What this task involves: Find and copy each line of the records where the string "września" shows up.

Source information:
BEGIN

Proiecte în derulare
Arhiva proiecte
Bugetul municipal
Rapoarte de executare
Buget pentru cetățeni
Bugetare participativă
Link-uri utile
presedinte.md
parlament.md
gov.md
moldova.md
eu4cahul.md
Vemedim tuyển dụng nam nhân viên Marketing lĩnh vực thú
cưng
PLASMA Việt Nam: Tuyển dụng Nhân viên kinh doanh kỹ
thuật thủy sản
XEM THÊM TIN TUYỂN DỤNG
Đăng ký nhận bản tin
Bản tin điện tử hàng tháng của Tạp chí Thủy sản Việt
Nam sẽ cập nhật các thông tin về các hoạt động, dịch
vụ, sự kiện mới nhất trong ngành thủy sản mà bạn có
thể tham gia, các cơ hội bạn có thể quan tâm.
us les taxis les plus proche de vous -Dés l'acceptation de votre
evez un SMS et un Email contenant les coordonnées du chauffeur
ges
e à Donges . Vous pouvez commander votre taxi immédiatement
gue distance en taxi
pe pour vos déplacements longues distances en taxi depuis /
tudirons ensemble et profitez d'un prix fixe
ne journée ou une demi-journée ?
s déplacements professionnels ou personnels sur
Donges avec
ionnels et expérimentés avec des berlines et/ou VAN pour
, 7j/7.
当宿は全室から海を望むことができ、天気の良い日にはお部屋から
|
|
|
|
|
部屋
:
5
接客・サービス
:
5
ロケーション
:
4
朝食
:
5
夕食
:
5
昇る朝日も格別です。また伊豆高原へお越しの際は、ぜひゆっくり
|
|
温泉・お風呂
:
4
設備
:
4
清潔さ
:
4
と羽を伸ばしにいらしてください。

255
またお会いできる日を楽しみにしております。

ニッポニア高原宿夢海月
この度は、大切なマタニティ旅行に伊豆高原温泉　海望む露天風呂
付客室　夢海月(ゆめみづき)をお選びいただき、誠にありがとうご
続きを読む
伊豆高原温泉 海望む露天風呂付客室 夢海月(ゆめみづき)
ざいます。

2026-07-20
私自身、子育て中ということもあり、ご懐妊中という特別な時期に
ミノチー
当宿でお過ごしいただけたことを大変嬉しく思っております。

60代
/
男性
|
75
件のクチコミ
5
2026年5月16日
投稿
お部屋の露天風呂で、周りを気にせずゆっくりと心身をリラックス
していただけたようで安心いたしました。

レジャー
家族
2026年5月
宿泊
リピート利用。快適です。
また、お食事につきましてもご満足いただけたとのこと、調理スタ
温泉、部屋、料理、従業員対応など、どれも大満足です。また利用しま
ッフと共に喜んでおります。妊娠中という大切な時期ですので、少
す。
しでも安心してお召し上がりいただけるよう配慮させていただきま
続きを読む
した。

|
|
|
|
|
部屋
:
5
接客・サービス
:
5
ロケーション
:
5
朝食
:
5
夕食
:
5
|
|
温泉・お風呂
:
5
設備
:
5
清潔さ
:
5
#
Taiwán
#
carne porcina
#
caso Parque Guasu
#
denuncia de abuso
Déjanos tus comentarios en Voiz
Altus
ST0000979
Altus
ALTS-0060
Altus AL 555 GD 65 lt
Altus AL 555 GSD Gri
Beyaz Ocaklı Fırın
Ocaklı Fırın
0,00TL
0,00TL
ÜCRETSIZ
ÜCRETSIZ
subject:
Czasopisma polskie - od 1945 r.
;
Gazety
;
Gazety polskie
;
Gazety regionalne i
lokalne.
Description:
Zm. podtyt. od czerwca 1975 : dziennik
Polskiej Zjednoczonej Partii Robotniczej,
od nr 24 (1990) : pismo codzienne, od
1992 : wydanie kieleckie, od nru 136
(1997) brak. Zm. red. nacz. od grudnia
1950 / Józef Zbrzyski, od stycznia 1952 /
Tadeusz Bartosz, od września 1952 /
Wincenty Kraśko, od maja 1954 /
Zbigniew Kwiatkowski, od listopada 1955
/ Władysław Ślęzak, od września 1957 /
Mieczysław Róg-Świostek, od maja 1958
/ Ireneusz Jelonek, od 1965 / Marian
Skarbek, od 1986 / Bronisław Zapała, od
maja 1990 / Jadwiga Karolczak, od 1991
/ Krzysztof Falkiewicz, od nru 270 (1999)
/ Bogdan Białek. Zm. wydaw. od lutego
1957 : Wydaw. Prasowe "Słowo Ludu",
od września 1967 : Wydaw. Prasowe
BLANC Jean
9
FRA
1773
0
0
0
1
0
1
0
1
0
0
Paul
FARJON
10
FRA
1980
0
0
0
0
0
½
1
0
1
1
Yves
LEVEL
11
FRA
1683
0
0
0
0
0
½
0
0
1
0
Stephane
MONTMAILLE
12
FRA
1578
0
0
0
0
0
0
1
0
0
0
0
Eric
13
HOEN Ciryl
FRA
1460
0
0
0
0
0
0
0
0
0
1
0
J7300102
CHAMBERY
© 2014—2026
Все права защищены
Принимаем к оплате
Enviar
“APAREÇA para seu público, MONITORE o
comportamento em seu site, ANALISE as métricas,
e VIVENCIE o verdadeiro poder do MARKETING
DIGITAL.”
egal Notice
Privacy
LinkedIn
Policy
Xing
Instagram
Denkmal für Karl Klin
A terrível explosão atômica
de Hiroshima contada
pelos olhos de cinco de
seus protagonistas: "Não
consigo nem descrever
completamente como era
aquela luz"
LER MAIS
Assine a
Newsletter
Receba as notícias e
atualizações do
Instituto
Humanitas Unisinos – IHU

END

Written response:
Tadeusz Bartosz, od września 1952 /
/ Władysław Ślęzak, od września 1957 /
od września 1967 : Wydaw. Prasowe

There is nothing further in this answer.